# deadliest catch



## discounthunter (Apr 20, 2010)

since axmen is over , how about we follow deadliest catch season. this season seems i little odd to watch knowing Phil is no longer with them.

i did like the jake and jake switch, should help straighten those boys up.


----------



## DJ4wd (Apr 20, 2010)

Yeah I really like this show alot as well. I watched it way before Axman came out.

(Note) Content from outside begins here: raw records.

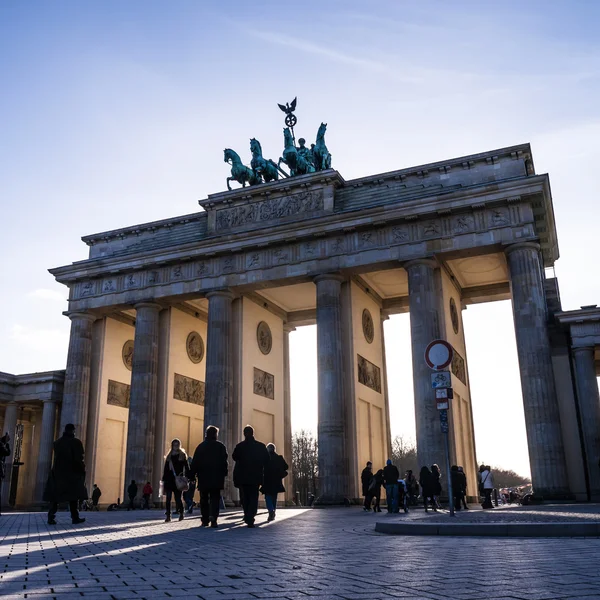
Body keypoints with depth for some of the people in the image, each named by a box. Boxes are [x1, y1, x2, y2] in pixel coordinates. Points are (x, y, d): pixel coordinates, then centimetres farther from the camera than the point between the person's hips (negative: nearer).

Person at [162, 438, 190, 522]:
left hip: (178, 480, -3)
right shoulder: (169, 456, 12)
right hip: (169, 480, 3)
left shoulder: (182, 455, 4)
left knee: (178, 498, 0)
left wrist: (188, 478, -8)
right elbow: (165, 469, 12)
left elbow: (186, 467, 1)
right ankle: (168, 516, 4)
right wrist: (164, 480, 7)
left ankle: (181, 514, 20)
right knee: (168, 498, -1)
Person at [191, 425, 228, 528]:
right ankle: (213, 519, -17)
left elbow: (195, 462, 2)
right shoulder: (220, 446, 1)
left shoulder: (201, 446, 4)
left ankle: (205, 520, 11)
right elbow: (224, 462, -2)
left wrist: (193, 475, 6)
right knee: (215, 498, 0)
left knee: (204, 499, 11)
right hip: (217, 477, -1)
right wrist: (225, 473, 6)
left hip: (203, 477, 1)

I also like the Jake swap, it seems to be working out so far.


----------



## mtfallsmikey (Apr 21, 2010)

Missed the first one, fell asleep halfway thru last nite's episode, where's Russell?


----------



## DJ4wd (Apr 21, 2010)

Hes on another new ship and still running his gums lol


----------



## mtfallsmikey (Apr 21, 2010)

DJ4wd said:


> Hes on another new ship and still running his gums lol



So he's not on the Wizard anymore?


----------



## rubygal (Apr 21, 2010)

*Wizard*

Saw a JM Browning Logging sweatshirt on one of the wizard crewmen last night....


----------



## discounthunter (Apr 21, 2010)

russels on the kodiak ,he sounds like hes bragging being cut from 2 of the best boats out there.

whats with the samoan ,first he chews on a cod then smears himself in cod blood on another.


----------